GREGG NEWBURY, San Clemente
You asked us to stay home. We learned a new term when we had to go out: social distancing. The object was to “flatten the curve,” you said. Just a few weeks so as not to overwhelm the hospitals.
We did that successfully for two months. You pushed the goalposts out further to somewhere between getting a vaccine and obtaining a zero coronavirus death rate. Both objectives are impossible.
If there were no costs to staying home, then we could stay home forever. But there are costs. The costs are tremendous, possibly irreversible.
Many, many businesses won’t be here when we open up as it is; the longer we stay out, the fewer businesses will sustain this shutdown. These are lives ruined.
Your favorite restaurant downtown will be shuttered. Bars and night clubs. Hospitals. Manufacturing. Shops. Millions will remain on unemployment until it runs out. Homelessness. Suicides. Domestic violence. Drugs. Alcoholism. Depression. Robberies. Murder.
We bent the curv,e and now you are asking for more. Shutting down the largest commerce in the union is easy. You should use your ingenuity and science to figure a way to open this state back up. Flatten the unemployment curve. Flatten the economic curve.

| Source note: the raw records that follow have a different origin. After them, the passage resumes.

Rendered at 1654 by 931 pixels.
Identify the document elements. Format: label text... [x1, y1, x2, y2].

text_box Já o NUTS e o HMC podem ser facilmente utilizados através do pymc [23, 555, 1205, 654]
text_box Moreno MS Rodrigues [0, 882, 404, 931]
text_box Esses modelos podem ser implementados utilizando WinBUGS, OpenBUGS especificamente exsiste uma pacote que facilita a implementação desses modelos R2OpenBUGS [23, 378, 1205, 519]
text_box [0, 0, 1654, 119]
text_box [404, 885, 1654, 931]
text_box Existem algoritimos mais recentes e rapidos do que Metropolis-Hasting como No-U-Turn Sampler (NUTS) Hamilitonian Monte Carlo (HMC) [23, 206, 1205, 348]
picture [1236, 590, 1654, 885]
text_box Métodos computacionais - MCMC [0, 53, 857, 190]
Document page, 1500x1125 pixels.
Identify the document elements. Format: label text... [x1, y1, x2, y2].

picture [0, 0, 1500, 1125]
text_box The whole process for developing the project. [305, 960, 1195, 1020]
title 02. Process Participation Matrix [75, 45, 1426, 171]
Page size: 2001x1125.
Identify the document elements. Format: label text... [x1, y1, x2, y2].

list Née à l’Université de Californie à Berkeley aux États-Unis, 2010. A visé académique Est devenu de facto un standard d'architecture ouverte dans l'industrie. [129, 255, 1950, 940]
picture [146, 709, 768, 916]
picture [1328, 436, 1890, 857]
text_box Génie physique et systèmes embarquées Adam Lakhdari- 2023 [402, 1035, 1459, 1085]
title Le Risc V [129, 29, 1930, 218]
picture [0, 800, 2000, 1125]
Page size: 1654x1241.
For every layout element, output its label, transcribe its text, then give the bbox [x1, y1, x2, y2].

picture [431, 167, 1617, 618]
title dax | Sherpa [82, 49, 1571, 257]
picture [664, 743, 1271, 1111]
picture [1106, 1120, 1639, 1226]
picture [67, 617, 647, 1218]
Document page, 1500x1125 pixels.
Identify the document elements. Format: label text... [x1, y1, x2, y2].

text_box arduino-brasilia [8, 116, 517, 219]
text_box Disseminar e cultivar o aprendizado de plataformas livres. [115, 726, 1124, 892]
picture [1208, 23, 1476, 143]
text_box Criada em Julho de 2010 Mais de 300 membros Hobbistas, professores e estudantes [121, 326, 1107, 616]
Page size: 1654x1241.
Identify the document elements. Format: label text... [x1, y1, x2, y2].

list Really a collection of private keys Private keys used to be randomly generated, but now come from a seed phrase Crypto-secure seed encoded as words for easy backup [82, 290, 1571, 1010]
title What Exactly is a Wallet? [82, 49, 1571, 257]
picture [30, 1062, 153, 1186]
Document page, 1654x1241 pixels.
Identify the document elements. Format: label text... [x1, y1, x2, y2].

Some people make it a choice between staying home and dying. That is a false assumption. A Stanford study showed the death rate is extremely lower than 1%. Lower than driving on the 405. Lower than the common flu. Lower than most anything.
You will get some help from science, if you let it. Sunlight, heat, and fresh air are all thought to be anathema to coronavirus, and we are coming into summer. Open our beaches. We found a way to keep supermarkets open by wearing masks, following the decals on the floor, plastic shields between worker and customer.
Now open all retail. Anything without dine-in should be a no-brainer; large gatherings will require more thought, but that can be done. Open up the other-than-retail workplaces as well; get people back to being productive again. Some have to pay rent. Study other states opening up. Open this state now.
Editor’s Note: Based on a sampling of 3,300 Santa Clara residents who received antibody tests in early April, a team of Stanford University researchers believes the findings suggest the virus has a fatality rate of between 0.12% and 0.2%, much closer to the death rate of the flu, which is 0.1%. Other statisticians, epidemiologists and infectious disease experts have questioned the Stanford study, which had not been peer-reviewed. Skeptics of the study note that the math isn’t consistent with other cities, such as New York City.